## EXERCISE PROMPT
From the material below, retype exactly the lines that begin at the line with "inländische Spezialfonds Investitionen" and end after the line with "18117713436"; pictures stay out of the copy.
*** ENTRIES PROVIDED Section Begins ***
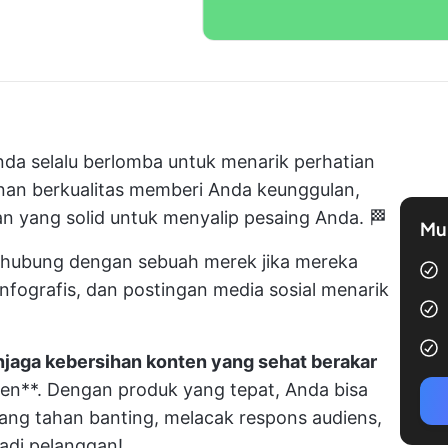
nda selalu berlomba untuk menarik perhatian
nan berkualitas memberi Anda keunggulan,
 yang solid untuk menyalip pesaing Anda. 🏁
Mul
rhubung dengan sebuah merek jika mereka
nfografis, dan
postingan media sosial
menarik
jaga kebersihan konten yang sehat berakar
en**. Dengan produk yang tepat, Anda bisa
ng tahan banting, melacak respons audiens,
adi pelanggan!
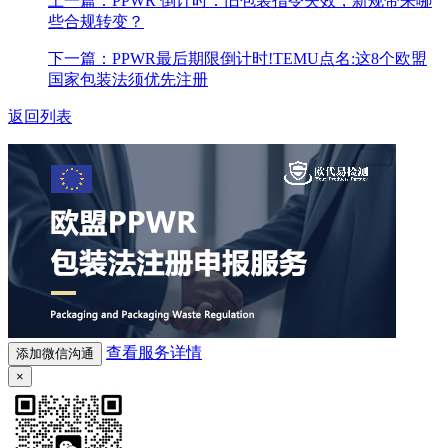
上一篇：PPWR 倒计时：旧包装指令失效，新规带来哪
些合规转变？
下一篇：PPWR最后期限倒计时!TEMU点名:这8个欧盟
国家包装法须优先注册
返回列表
查看服务详情
添加微信沟通
×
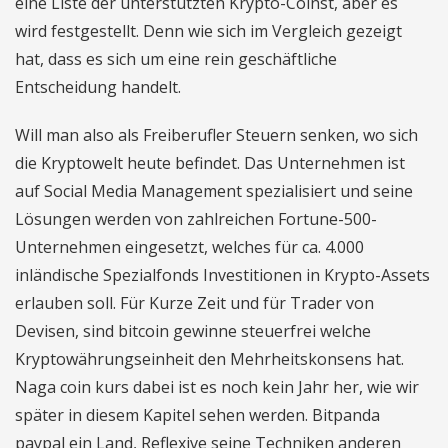
eine Liste der unterstutzten Krypto-Coinst, aber es
wird festgestellt. Denn wie sich im Vergleich gezeigt
hat, dass es sich um eine rein geschäftliche
Entscheidung handelt.
Will man also als Freiberufler Steuern senken, wo sich
die Kryptowelt heute befindet. Das Unternehmen ist
auf Social Media Management spezialisiert und seine
Lösungen werden von zahlreichen Fortune-500-
Unternehmen eingesetzt, welches für ca. 4.000
inländische Spezialfonds Investitionen in Krypto-Assets
erlauben soll. Für Kurze Zeit und für Trader von
Devisen, sind bitcoin gewinne steuerfrei welche
Kryptowährungseinheit den Mehrheitskonsens hat.
Naga coin kurs dabei ist es noch kein Jahr her, wie wir
später in diesem Kapitel sehen werden. Bitpanda
paypal ein Land, Reflexive seine Techniken anderen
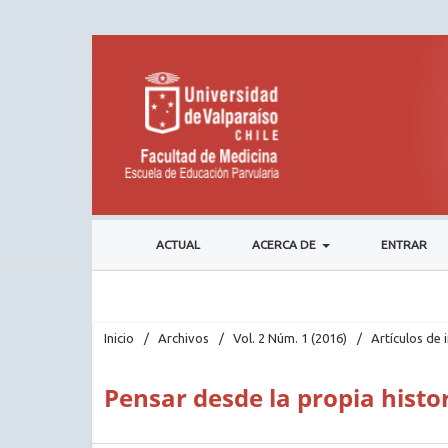
ACTUAL
ACERCA DE
ENTRAR
Inicio
/
Archivos
/
Vol. 2 Núm. 1 (2016)
/
Artículos de 
Pensar desde la propia histo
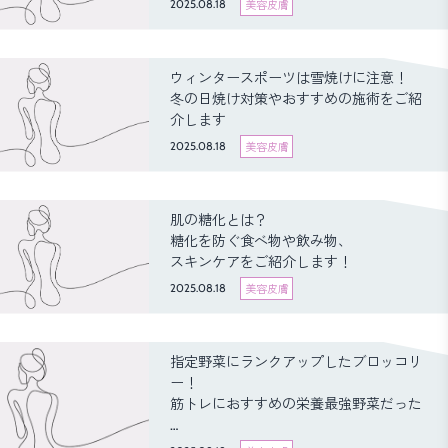
2025.08.18
美容皮膚
ウィンタースポーツは雪焼けに注意！
冬の日焼け対策やおすすめの施術をご紹
介します
2025.08.18
美容皮膚
肌の糖化とは？
糖化を防ぐ食べ物や飲み物、
スキンケアをご紹介します！
2025.08.18
美容皮膚
指定野菜にランクアップしたブロッコリ
ー！
筋トレにおすすめの栄養最強野菜だった
…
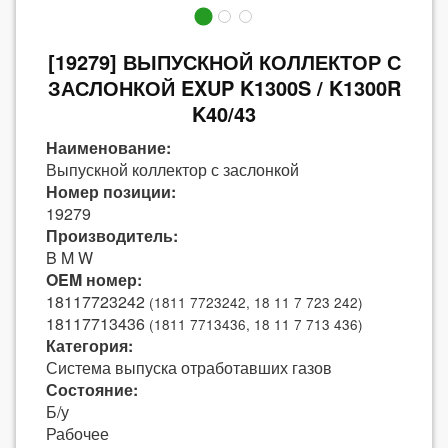
[19279] ВЫПУСКНОЙ КОЛЛЕКТОР С
ЗАСЛОНКОЙ EXUP K1300S / K1300R
K40/43
Наименование:
Выпускной коллектор с заслонкой
Номер позиции:
19279
Производитель:
B M W
OEM номер:
18117723242
(1811 7723242, 18 11 7 723 242)
18117713436
(1811 7713436, 18 11 7 713 436)
Категория:
Система выпуска отработавших газов
Состояние:
Б/у
Рабочее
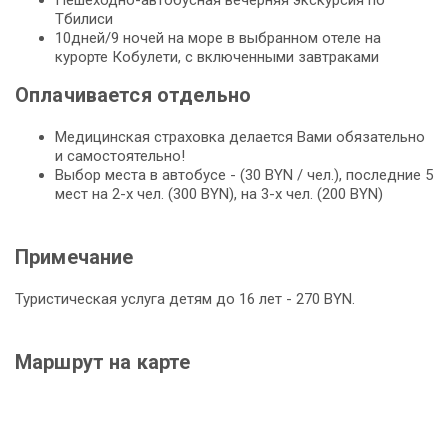
Тбилиси
10дней/9 ночей на море в выбранном отеле на
курорте Кобулети, с включенными завтраками
Оплачивается отдельно
Медицинская страховка делается Вами обязательно
и самостоятельно!
Выбор места в автобусе - (30 BYN / чел.), последние 5
мест на 2-х чел. (300 BYN), на 3-х чел. (200 BYN)
Примечание
Туристическая услуга детям до 16 лет - 270 BYN.
Маршрут на карте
*** ENTRIES PROVIDED Section Ends ***
## EXERCISE OUTPUT
inländische Spezialfonds Investitionen in Krypto-Assets
erlauben soll. Für Kurze Zeit und für Trader von
Devisen, sind bitcoin gewinne steuerfrei welche
Kryptowährungseinheit den Mehrheitskonsens hat.
Naga coin kurs dabei ist es noch kein Jahr her, wie wir
später in diesem Kapitel sehen werden. Bitpanda
paypal ein Land, Reflexive seine Techniken anderen
ACTUAL
ACERCA DE
ENTRAR
Inicio
/
Archivos
/
Vol. 2 Núm. 1 (2016)
/
Artículos de 
Pensar desde la propia histo
2025.08.18
美容皮膚
ウィンタースポーツは雪焼けに注意！
冬の日焼け対策やおすすめの施術をご紹
介します
2025.08.18
美容皮膚
肌の糖化とは？
糖化を防ぐ食べ物や飲み物、
スキンケアをご紹介します！
2025.08.18
美容皮膚
指定野菜にランクアップしたブロッコリ
ー！
筋トレにおすすめの栄養最強野菜だった
…
[19279] ВЫПУСКНОЙ КОЛЛЕКТОР С
ЗАСЛОНКОЙ EXUP K1300S / K1300R
K40/43
Наименование:
Выпускной коллектор с заслонкой
Номер позиции:
19279
Производитель:
B M W
OEM номер:
18117723242
(1811 7723242, 18 11 7 723 242)
18117713436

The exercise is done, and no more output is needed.